The most exciting work in artificial intelligence (AI) is happening in the field of machine learning using a technique known as deep learning. This process enables computers to learn by running massive amounts of data through a complex set of algorithms. The system is inspired by the biology of the human brain, and is called a neural network. 

Building these systems requires a team of scientists and engineers who painstakingly design the set of rules and methods necessary to achieve the desired result. With the current AI boom underway, experts with the skills required to create these systems are in short supply, with only an estimated 10,000 people worldwide proficient in the task. 

Scientists at Google, a division of Alphabet Inc. (GOOGL 0.35%) (GOOG 0.37%), have done pioneering work in AI, and wondered if they could build an AI system capable of designing future systems.

Robot looking into a stroller against starry sky.

The Google Brain team built an AI that could create its own offspring. Image source: Getty Images.

Hollywood vs. reality

Contrary to the depiction of AI in movies, each AI model is created for -- and can typically only accomplish -- a very specific and narrowly defined task. To use an extremely simplified example, if a system is designed to recognize cats, it can become extremely adept at distinguishing the furry felines -- but is completely incapable of identifying a dog. Consequently, scientists must create a new system for each subsequent task. These can include such diverse capabilities as the voice recognition used by smartphones or the language translation accomplished by Google Translate.

Back in May, Google debuted its AutoML project (ML is short for machine learning) which sought to automate the process of designing these machine learning systems. Creating an AI system that could build subsequent systems would shorten the amount of time necessary to deploy new models. In a blog post at the time, research scientists Quoc Le and Barret Zoph of the Google Brain team wrote:

In our approach (which we call "AutoML"), a controller neural net can propose a "child" model architecture, which can then be trained and evaluated for quality on a particular task. That feedback is then used to inform the controller how to improve its proposals for the next round. We repeat this process thousands of times -- generating new architectures, testing them, and giving that feedback to the controller to learn from. 
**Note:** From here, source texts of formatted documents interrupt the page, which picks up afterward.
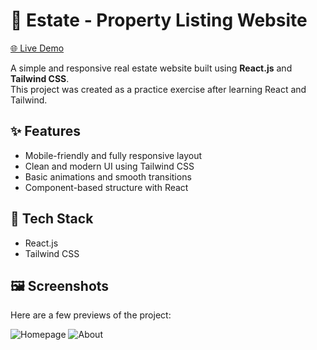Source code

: # 🏡 Estate - Property Listing Website

[🌐 Live Demo](https://your-hosting-link.com)

A simple and responsive real estate website built using **React.js** and **Tailwind CSS**.  
This project was created as a practice exercise after learning React and Tailwind.

## ✨ Features

- Mobile-friendly and fully responsive layout
- Clean and modern UI using Tailwind CSS
- Basic animations and smooth transitions
- Component-based structure with React

## 🔧 Tech Stack

- React.js
- Tailwind CSS

## 🖼️ Screenshots

Here are a few previews of the project:

![Homepage](https://github.com/user-attachments/assets/8a2ab4fe-ed5d-4b7d-82c6-a4bbe024dc69)
![About](https://github.com/user-attachments/assets/4314f8d0-1f68-4c92-a60b-ccf5ca314d0b)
The scientists noted that eventually the controller AI would become more proficient and achieve a greater degree of accuracy when training the child.

People walking along a beach and flying kites with labels and percentages of accuracy achieved NASNet.

NASNet achieved the best results of any object recognition AI ever tested. Image source: Google.

A child is born

The result of this research was an AI system dubbed NASNet, the AI child that was trained in computer vision and taught to detect objects, just like the technology deployed in self-driving cars. After the training process was repeated thousands of times, the system was tested against ImageNet image classification and COCO object detection data sets, "two of the most respected large scale academic datasets in computer vision." 

When tasked to recognize objects -- like people and kites -- in real-time video streams, the child system achieved an 82.7% accuracy rating. This is more accurate than any state-of-the-art system currently available, and better than any built by humans. It also reduced the computational cost by half.

The future has arrived

Google believes that its latest research could be applied to many computer vision applications and has open-sourced NASNet. It believes that others will be able to build upon and improve these systems to "address multitudes of computer vision problems we have not yet imagined."

Currently, self-driving car technology is on the fast track to adoption, and improvements in computer vision systems will result in better safety for autonomous vehicles.